A fixture of Musk’s rise has been his polarizing effect: He enjoys a substantial international cult following that seems inured to neutral assessment of Musk’s actions, and of the Teslas themselves. His base of intense critics is smaller, but often seems louder. I exchanged messages with Ed Niedermeyer, a long-time Musk critic and author of “Ludicrous: The Unvarnished Story of Tesla Motors.”
Niedermeyer viewed the SNL appearance as just more evidence of Musk as a conman and a hustler, “someone who will do whatever it takes when his back is to the wall.” In his Twitter feed, Niedermeyer devotes much of his recent criticism to Tesla’s flawed and exaggerated autonomous driving software, which he thinks is a deliberate “scam.” “I think the most important qualifier to these words ‘hustler,’ ‘scam,’ etc is that he has entered into them because his back has been against the wall,” Niedermeyer told me. “Not saying that to excuse him, because I don’t think it does, but it’s important context.”
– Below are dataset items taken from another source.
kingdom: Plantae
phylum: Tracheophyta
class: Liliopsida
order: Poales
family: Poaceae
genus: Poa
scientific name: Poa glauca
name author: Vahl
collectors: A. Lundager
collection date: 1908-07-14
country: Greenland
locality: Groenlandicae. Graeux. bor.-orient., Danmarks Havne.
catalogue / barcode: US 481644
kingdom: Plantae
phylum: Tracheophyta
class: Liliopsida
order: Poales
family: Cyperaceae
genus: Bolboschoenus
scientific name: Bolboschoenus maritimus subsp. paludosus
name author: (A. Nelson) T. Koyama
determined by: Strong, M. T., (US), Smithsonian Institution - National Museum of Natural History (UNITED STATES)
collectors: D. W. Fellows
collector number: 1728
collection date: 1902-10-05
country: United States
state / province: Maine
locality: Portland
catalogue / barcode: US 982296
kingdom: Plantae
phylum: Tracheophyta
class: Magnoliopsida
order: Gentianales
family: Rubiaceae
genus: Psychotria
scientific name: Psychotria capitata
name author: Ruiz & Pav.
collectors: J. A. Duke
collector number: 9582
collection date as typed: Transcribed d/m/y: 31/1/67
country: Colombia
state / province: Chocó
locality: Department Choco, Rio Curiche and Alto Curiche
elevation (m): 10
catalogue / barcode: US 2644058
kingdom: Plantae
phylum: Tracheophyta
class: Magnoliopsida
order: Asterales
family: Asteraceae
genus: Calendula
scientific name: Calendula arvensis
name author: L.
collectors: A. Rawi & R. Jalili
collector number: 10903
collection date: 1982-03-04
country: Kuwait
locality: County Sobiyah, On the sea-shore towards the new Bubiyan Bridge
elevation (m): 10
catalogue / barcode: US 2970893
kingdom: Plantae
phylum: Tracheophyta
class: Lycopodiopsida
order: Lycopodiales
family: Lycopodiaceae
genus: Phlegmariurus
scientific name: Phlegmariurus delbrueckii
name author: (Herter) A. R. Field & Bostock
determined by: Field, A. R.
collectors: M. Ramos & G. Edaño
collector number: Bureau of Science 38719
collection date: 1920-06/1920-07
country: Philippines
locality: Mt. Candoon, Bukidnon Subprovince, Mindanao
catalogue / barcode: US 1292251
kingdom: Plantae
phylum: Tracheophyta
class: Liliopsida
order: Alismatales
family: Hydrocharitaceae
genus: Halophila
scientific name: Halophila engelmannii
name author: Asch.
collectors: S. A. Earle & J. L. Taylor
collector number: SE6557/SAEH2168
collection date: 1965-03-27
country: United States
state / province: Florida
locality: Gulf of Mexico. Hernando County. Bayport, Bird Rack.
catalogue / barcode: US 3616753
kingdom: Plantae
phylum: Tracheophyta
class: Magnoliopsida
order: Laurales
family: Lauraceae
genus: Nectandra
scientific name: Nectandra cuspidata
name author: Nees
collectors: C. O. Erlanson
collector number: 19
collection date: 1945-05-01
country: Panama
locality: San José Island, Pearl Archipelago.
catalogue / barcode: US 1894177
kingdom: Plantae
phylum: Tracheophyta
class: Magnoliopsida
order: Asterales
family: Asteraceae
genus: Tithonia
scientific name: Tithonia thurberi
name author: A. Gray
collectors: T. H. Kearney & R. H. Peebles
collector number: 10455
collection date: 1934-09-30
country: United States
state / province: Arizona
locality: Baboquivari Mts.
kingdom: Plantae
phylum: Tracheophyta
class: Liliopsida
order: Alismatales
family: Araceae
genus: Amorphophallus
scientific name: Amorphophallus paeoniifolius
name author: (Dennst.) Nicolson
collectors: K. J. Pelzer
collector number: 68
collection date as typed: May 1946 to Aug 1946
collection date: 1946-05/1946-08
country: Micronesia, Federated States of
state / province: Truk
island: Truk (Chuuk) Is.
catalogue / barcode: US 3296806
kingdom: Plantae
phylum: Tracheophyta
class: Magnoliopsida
Niedermeyer suggested that the entire SNL appearance was one more such scam — solely an exercise “to shore up Musk’s image.” When Musk poked fun at himself, it was all a self-serving ploy, including the Asperger’s disclosure. I asked whether SNL was complicit, since it would have had to be for the sketches to be so tightly written to aid Musk. “I mean, I’m sure there is give and take,” he responded. “They are getting something from Musk (attention) and they are giving something for that (an opportunity to tune up his image). This kind of arrangement is very standard in the entertainment/PR industries. I’d be shocked if there wasn’t some kind of arrangement like this.”
In a way, Niedermeyer is right: Musk’s motivation did involve his image. But it’s not necessary to reach for conspiracies to assess why: Musk wants to sell EVs. He wants to sell more EVs than anyone else — to produce and sell them at prices almost anyone can afford. When there is a club, a movement, even a cult around that vehicle, the greater desire it can evoke. A greater number of people will want that vehicle.
It’s the central message the legacy automakers have yet to understand, and why Musk remains the most redoubtable actor in the EV space.